A informação foi revelada pela rádio France Info nesta sexta-feira (14). Segundo o Ministério da Cultura da França, as doações recebidas até o momento chegam a € 80 milhões.
O montante que chegou aos cofres das fundações que gerenciam o patrimônio francês corresponde a pequenas doações particulares, sob forma de cheques, transferências e até mesmo dinheiro vivo. Segundo a France Info, muitos doadores também decidiram recuar, ao perceberem o grande sucesso da mobilização em prol da catedral.
O ministro francês da Cultura, Franck Riester, tentou minimizar a situação, em entrevista ao canal France 2 nesta sexta-feira. “O que acontece é que pode haver pessoas que prometem, mas, no final, não realizam a doação. Mas, sobretudo – e isso é normal – as doações serão feitas progressivamente em função da evolução das obras”, afirmou.
Doações “ainda são bem-vindas”
Riester sublinhou que a “onda de generosidade deve continuar” e que “as doações ainda são evidentemente bem-vindas”. O ministro também explicou que grandes mecenas como as famílias Arnault e Pinault – que prometeram, respectivamente, € 200 milhões e € 100 milhões – querem saber o que será feito com o dinheiro que se engajaram a doar.
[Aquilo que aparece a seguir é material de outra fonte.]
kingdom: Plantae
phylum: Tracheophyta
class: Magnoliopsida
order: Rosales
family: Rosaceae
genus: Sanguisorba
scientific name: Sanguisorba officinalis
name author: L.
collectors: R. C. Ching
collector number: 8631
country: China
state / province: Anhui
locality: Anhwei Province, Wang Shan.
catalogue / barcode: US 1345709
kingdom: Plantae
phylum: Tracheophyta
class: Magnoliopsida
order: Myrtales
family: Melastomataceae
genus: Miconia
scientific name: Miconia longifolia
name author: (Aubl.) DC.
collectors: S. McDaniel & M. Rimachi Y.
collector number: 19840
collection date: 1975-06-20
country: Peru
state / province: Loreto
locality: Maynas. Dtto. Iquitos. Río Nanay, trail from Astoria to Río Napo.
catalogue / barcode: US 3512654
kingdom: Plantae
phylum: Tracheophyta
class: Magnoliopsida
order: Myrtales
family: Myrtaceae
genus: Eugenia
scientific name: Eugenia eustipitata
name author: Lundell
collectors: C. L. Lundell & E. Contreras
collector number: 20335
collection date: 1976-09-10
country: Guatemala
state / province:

Isso impede que o Estado possua o dinheiro antes que a reconstrução do monumento seja iniciada.
Entretanto, segundo Riester, as obras ainda não puderam começar porque a igreja ainda passa por trabalhos de segurança para evitar desmoronamentos. De acordo com o ministro, essa parte da reforma pode demorar semanas antes que a reconstrução da catedral seja iniciada.
Enquanto isso, os investigadores continuam a trabalhar sobre a causa do incêndio. A igreja e seus arredores continuam fechados para a frequentação. A primeira missa após a tragédia de 15 de abril será celebrada neste sábado (15) para um pequeno grupo de religiosos, em uma capela da Notre-Dame que não foi atingida pelas chamas.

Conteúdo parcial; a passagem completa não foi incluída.